Apatu is encouraged many wise heads and innovators are getting behind New Zealand wool.
He hopes for new era of manufacturing, reliant on sophisticated robotic production methods, which could supply a wide range niche woollen goods to a world hungry for sustainable products.
"But even so, let's be clear that matters have reached a critical point; the race is now on to reconnect with consumers, using wool in products that maximises its incredible properties," he says.
"Farmers will either receive the support required from consumers and Central Government, in order to continue this unique Kiwi form of farming — and the wonderful product it produces — or they'll face a very dim future indeed."
The national sheep flock has already plummeted from a peak of more than 70 million during the 1980s, to less than 27 million.
Federated Farmers meat & fibre industry group chairperson Miles Anderson said meat had been carrying the sheep industry for years, with many farmers regarding annual shearing more of an animal welfare responsibility than a money earner.
"Yet our crossbred wool is a wonder product — every single kilogram of wool retires the equivalent of 1.8kg of carbon dioxide from the atmosphere," he says.
"Wool is renowned as a fire retardant; it breathes in moisture from damp air, releasing it again when temperatures rise; it is easy to clean; superbly warm and — for most of us — non-allergenic.
"Modern weaving techniques can make crossbreds comfortable to wear against your skin, and the range of garments they go into is amazing."
Anderson said the fire which destroyed Grenfell Tower, claiming 71 lives, would likely have spread less rapidly had the building been fitted with woollen carpets and insulation.
But in contrast to wool, Anderson said petroleum-based synthetics shed micro-fibres into earth, air and sea.
"These can enter the food chain, with consequences to health not fully grasped.

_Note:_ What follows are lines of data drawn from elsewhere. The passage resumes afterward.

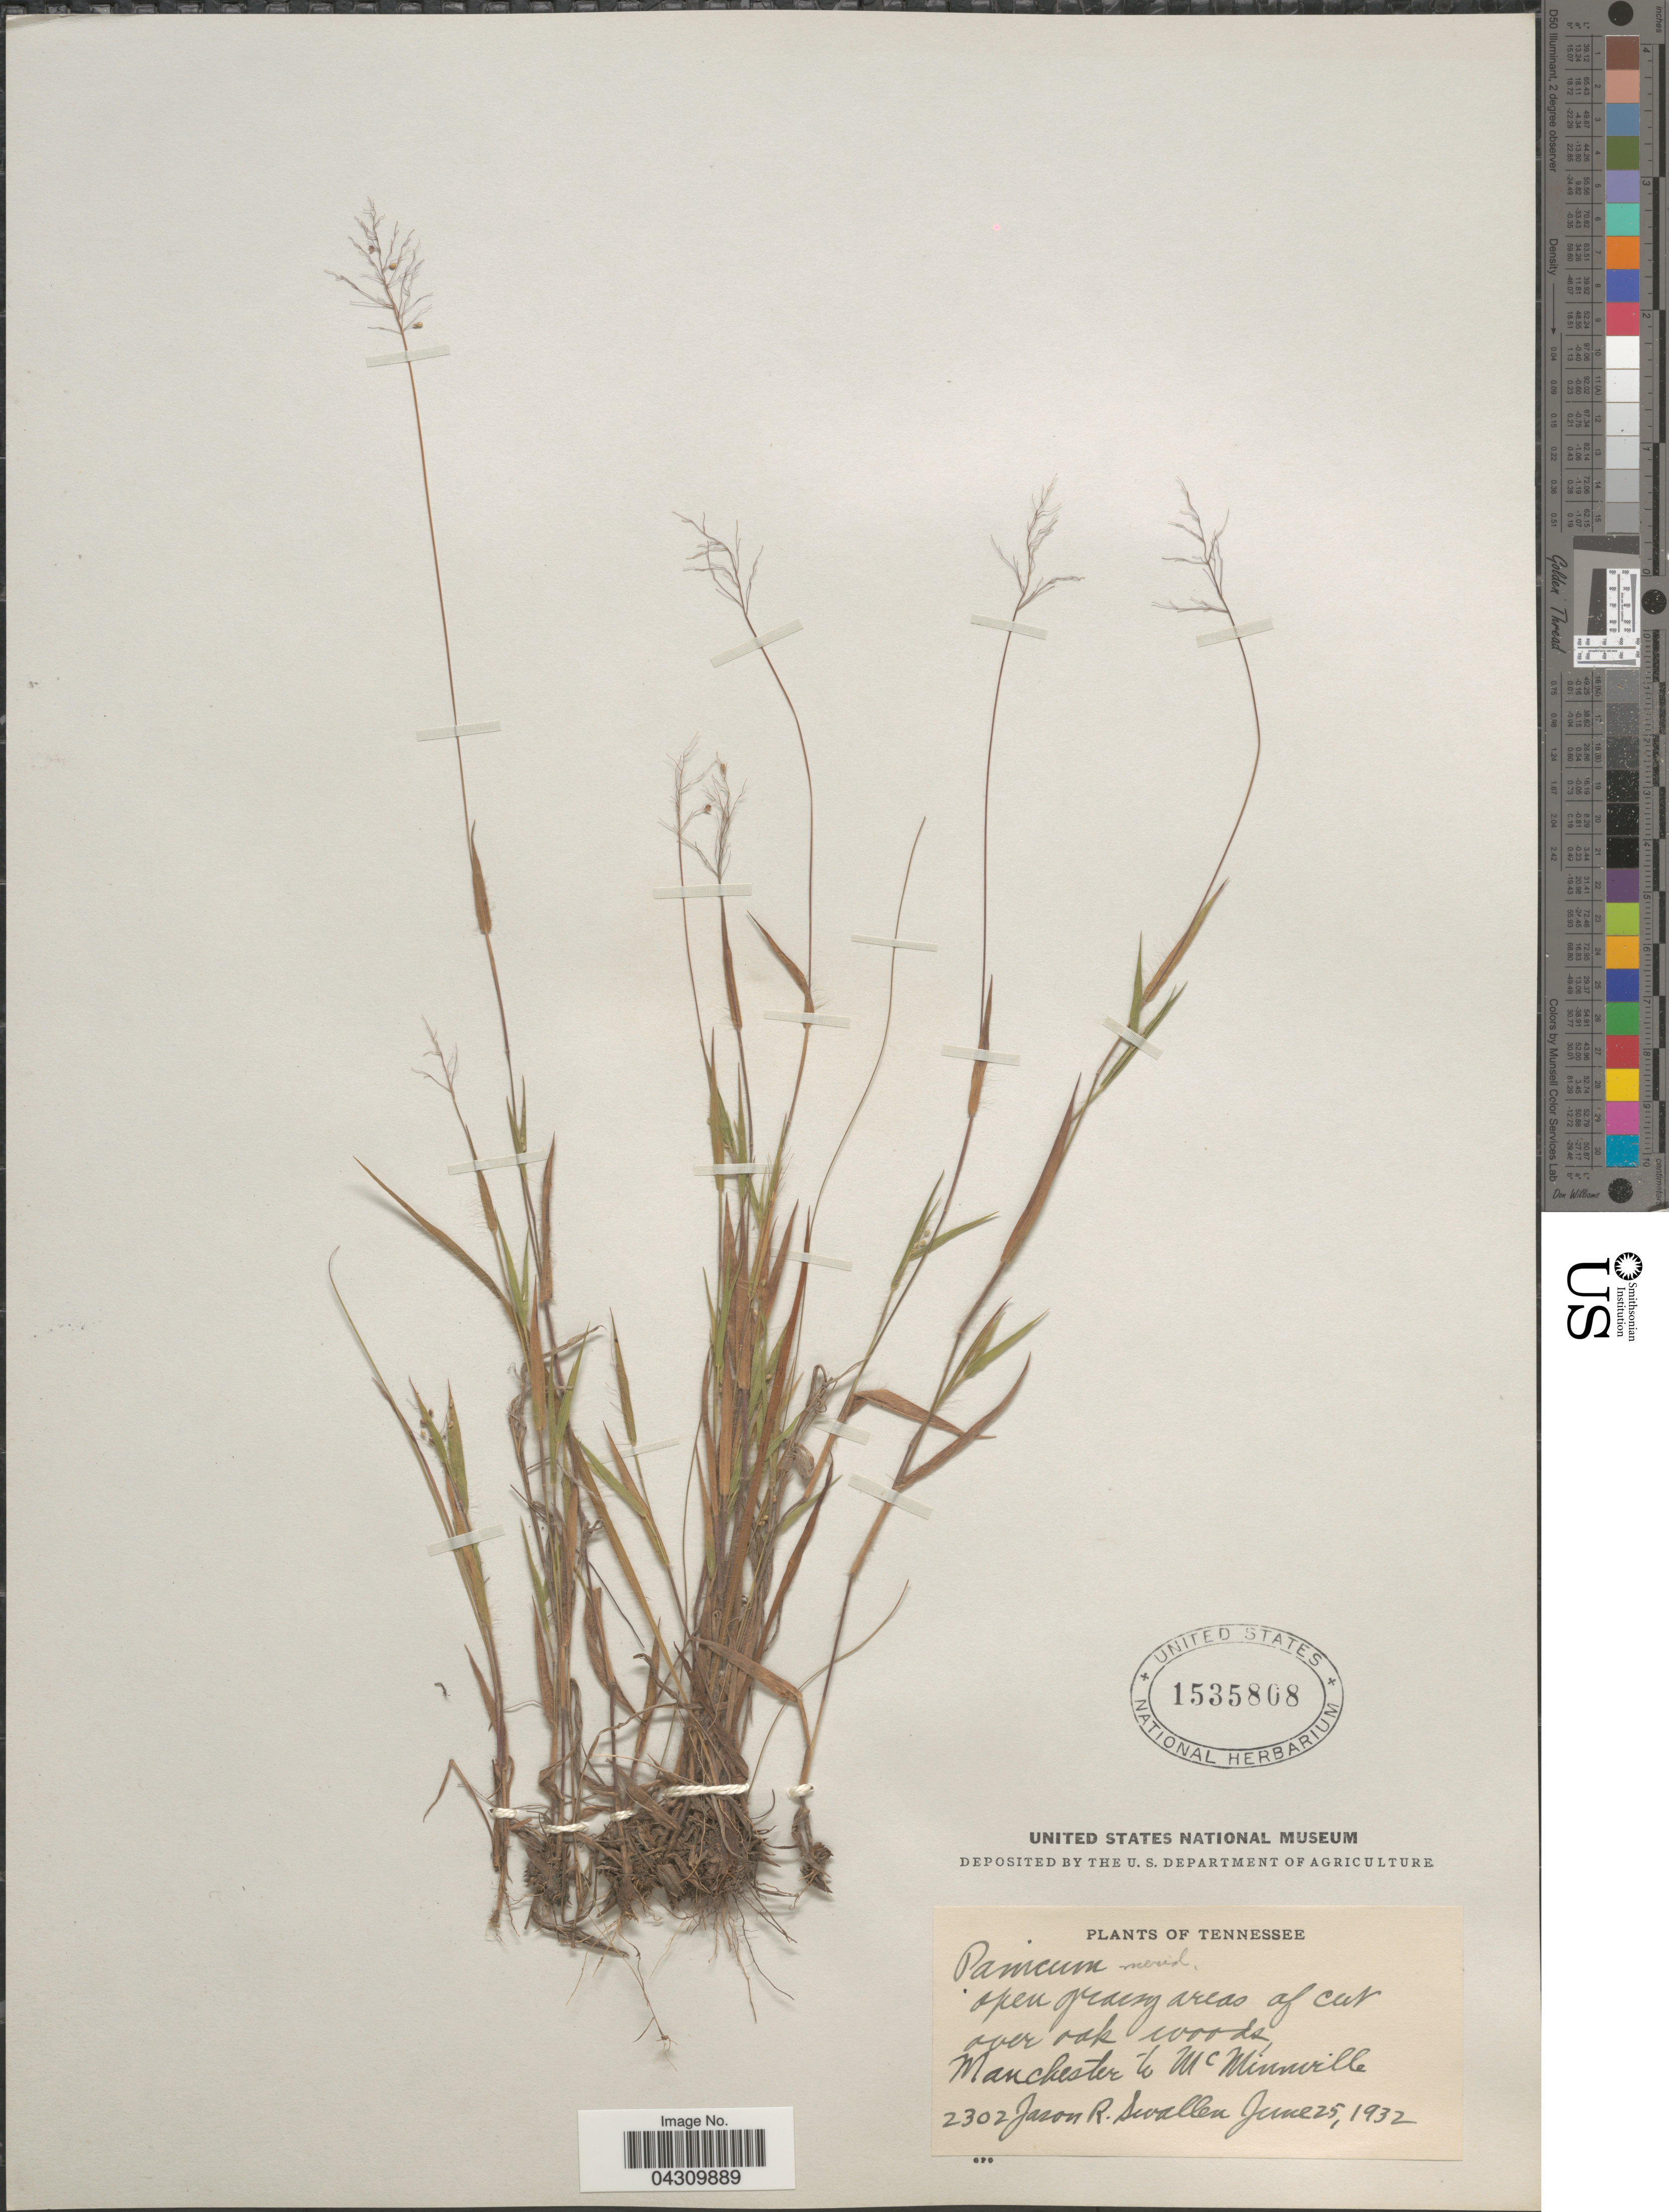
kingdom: Plantae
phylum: Tracheophyta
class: Liliopsida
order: Poales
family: Poaceae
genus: Dichanthelium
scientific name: Dichanthelium acuminatum var. acuminatum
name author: (Sw.) Gould & C.A. Clark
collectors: J. R. Swallen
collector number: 2302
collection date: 1932-06-25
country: United States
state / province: Tennessee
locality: Manchester to McMinnville.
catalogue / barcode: US 1535808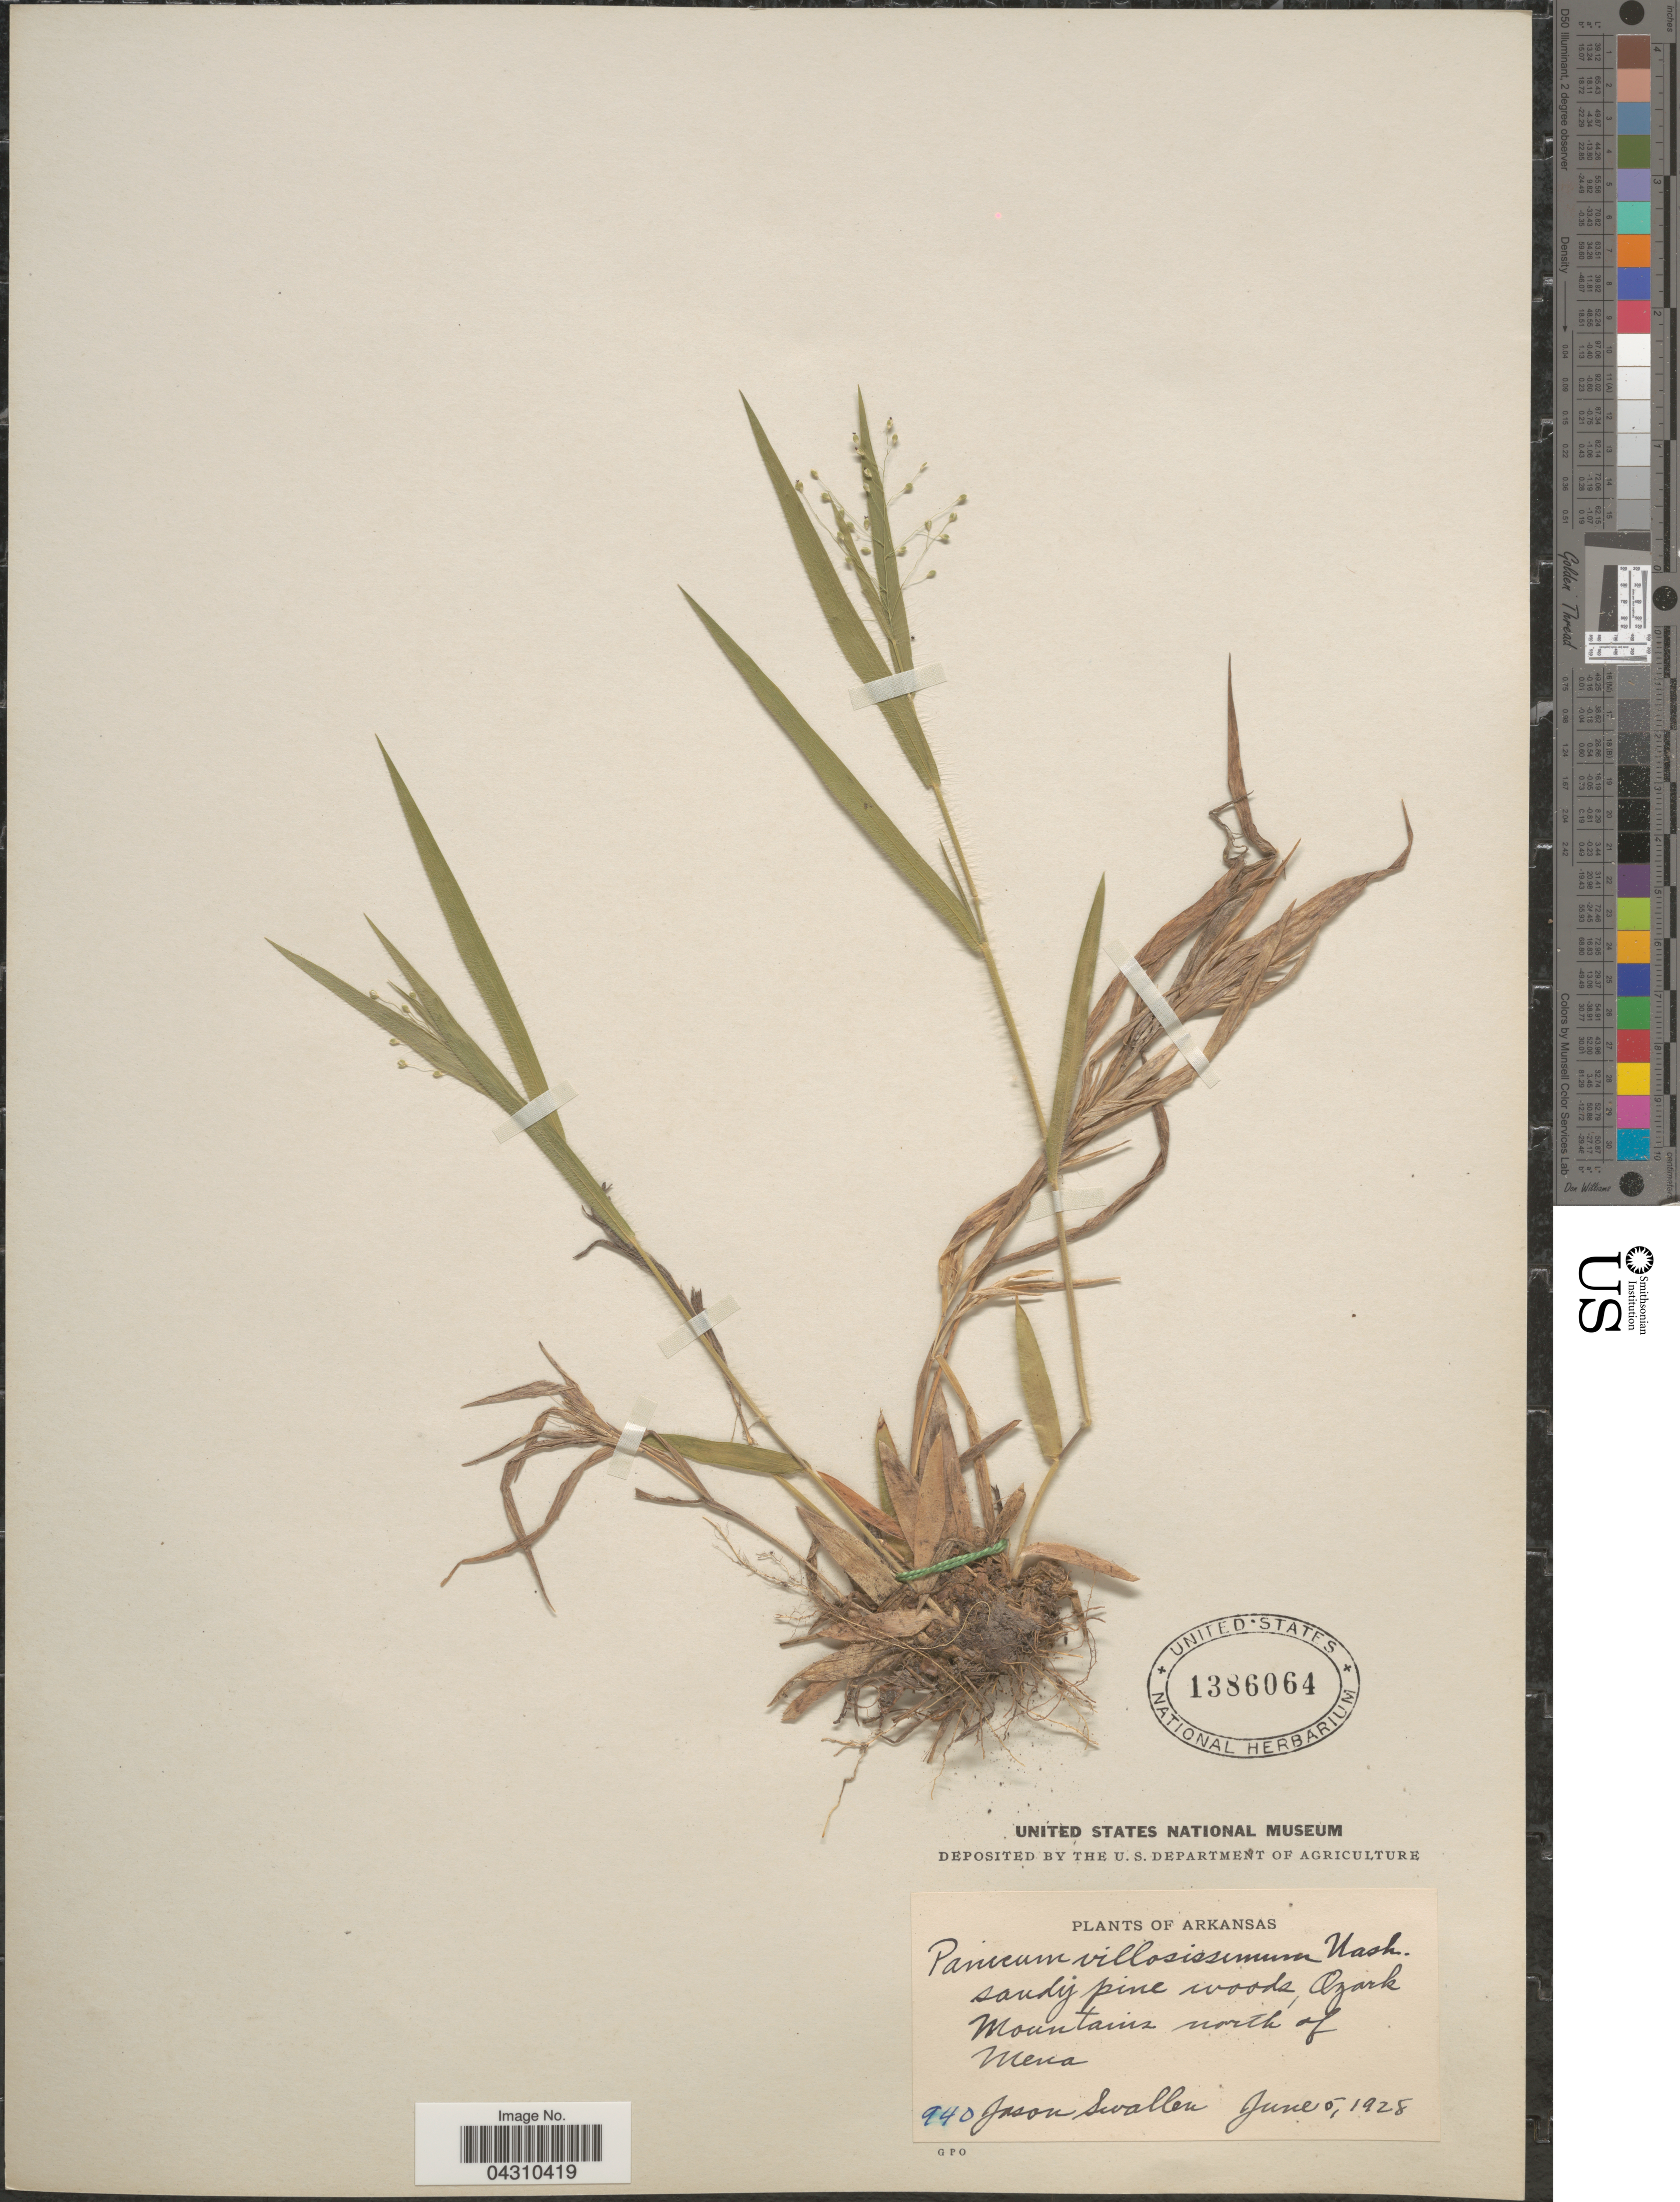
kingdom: Plantae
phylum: Tracheophyta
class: Liliopsida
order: Poales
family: Poaceae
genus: Dichanthelium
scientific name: Dichanthelium acuminatum var. acuminatum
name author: (Sw.) Gould & C.A. Clark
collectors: J. R. Swallen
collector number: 940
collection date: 1928-06-05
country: United States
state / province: Arkansas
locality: Ozark Mountains north of Mena.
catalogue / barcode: US 1386064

When wool decomposes it adds no pollution to earth at all — only a useful organic fertiliser."
He admitted a mistake was made years ago when farmers scrapped a levy toward research and development and marketing of wool.
Without the previous government-backed NZ Wool Board and lacking marketing might behind the likes of farmer-funded Zespri and Fonterra, crossbred wools were not promoted on the international stage.
But low profitability had also stymied the private sector's ability to promote wool adequately in other countries, he said.
"For example, the oil industry spends US$120 million into lobbying politicians in the United States annually, I'm told the budget available for wool growers to do the same is measured in the hundreds of thousands."
Yet Anderson said the environment would be worse off with less sheep farming.
As well as being carbon sinks, sheep chew through thousands of tonnes of weeds each year. These exotic plants would soon over-run hill country were sheep to be removed, he said.
"As smaller, lighter animals than cattle, sheep put less pressure on soils, causing less erosion. Cows are attracted to streams but as poor swimmers sheep tend to avoid them and the waste from sheep adds vastly lower levels of nutrients to waterways."
He said sheep will always be farmed for meat but, without a viable wool industry much of what is now sheep country would likely be used to run finish cattle, which demand far less care from farmers.
"Also, if wool were to effectively collapse, we could also expect hillier pasture to be retired for pine plantations.
"On the large scale, this kind of monoculture can spell disaster for small rural communities. The employment of a few tree planters, pruners and timber harvesters will never offset the quantities of pastoral farmers and contractors required to raise sheep," Anderson said.